Google: New AI model also runs on laptops with only 16GB RAM

Google releases Gemma 4 12B: The local open-source model already runs on laptops with only 16 GByte RAM.

Google's AI lab is constantly bringing new models to market.

(Image: Primakov/Shutterstock)

Jun 8, 2026 at 10:39 am CEST

2 min. read

By

Carolin Riethmüller

Google DeepMind has introduced Gemma 4 12B, a new open AI model that is intended to enable multimodal agents directly on standard notebooks. The model with 12 billion parameters processes text, images, and, as the first model of this size, also audio natively – and only requires 16 GByte of working or graphics memory for this. Released under the Apache 2.0 license, it is freely available to developers and companies.

This lowers the entry barrier for Google's local AI agents. While Google's own on-device AI Gemini Intelligence, on Android smartphones has high hardware requirements, Gemma 4 12B deliberately targets the public.

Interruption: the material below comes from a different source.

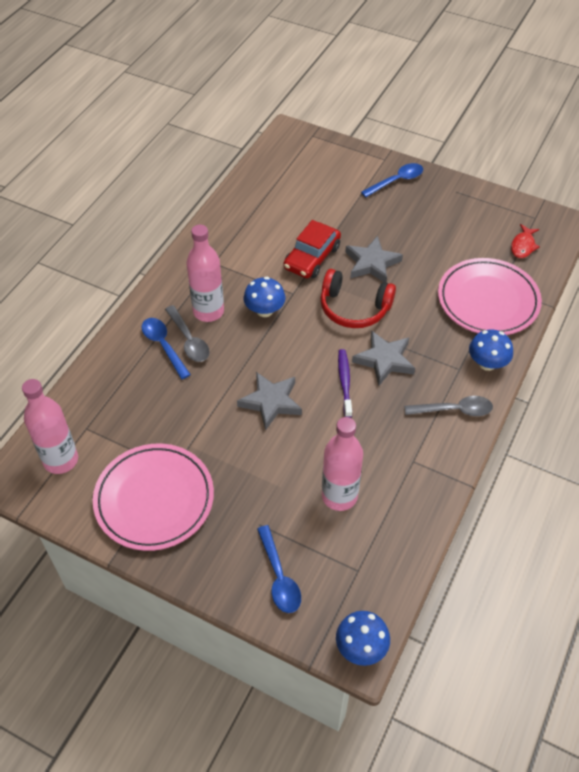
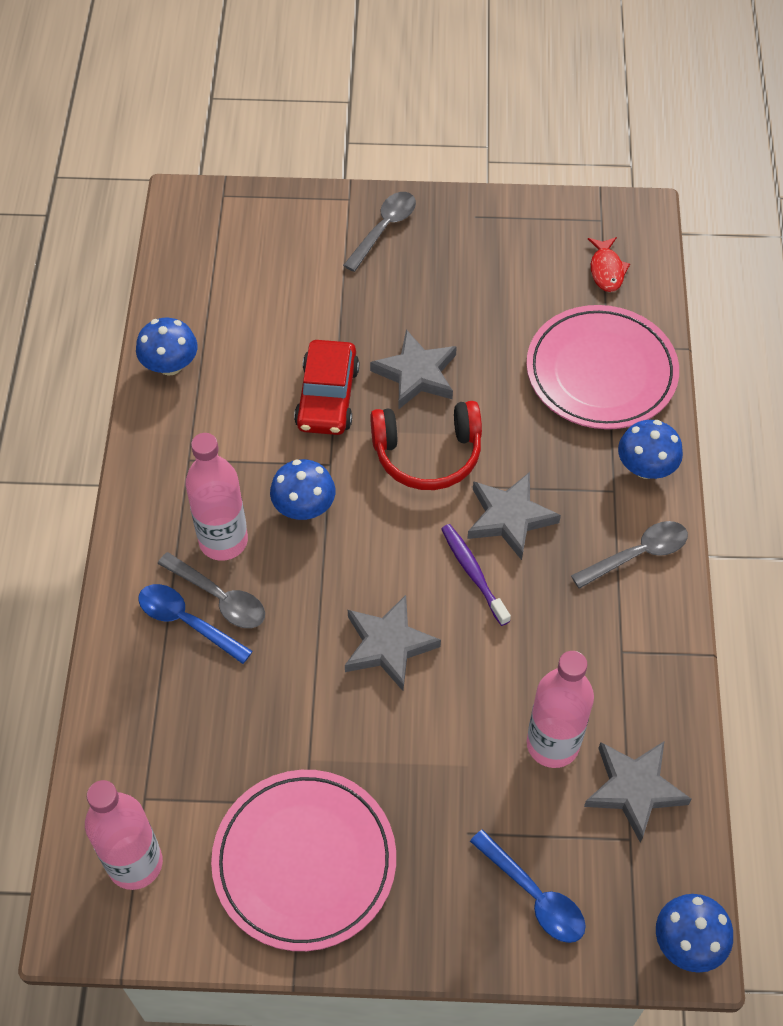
camera: 25 degrees left, 5 degrees up
(232, 211) = (170, 365): none -> blue mushroom
(376, 543) = (634, 789): none -> grey star
(396, 181) = (384, 229): blue spoon -> grey spoon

Architecture without separate encoders

A second strength of the model lies in its unified architecture. As Google explains in its blog, Gemma 4 12B completely omits separate vision and audio encoders. Conventional multimodal models from Google typically use their encoder modules that translate images and audio data before the language model processes them. Gemma 4 12B takes a different approach: here, the input is to be processed directly by the LLM backbone.

Videos by heise

Performance close to the twice-as-large model

Within the Gemma 4 family, Google positions the 12B model between the edge variants E4B, designed for smartphones and IoT devices like Raspberry Pi, and the larger 26B Mixture-of-Experts (MoE) model. In benchmarks, however, it is said to be, according to Google, only slightly behind the more powerful model. Without a dedicated GPU, however, inference times are likely to increase.

How the new model compares to 16 GB variants from other providers remains to be seen.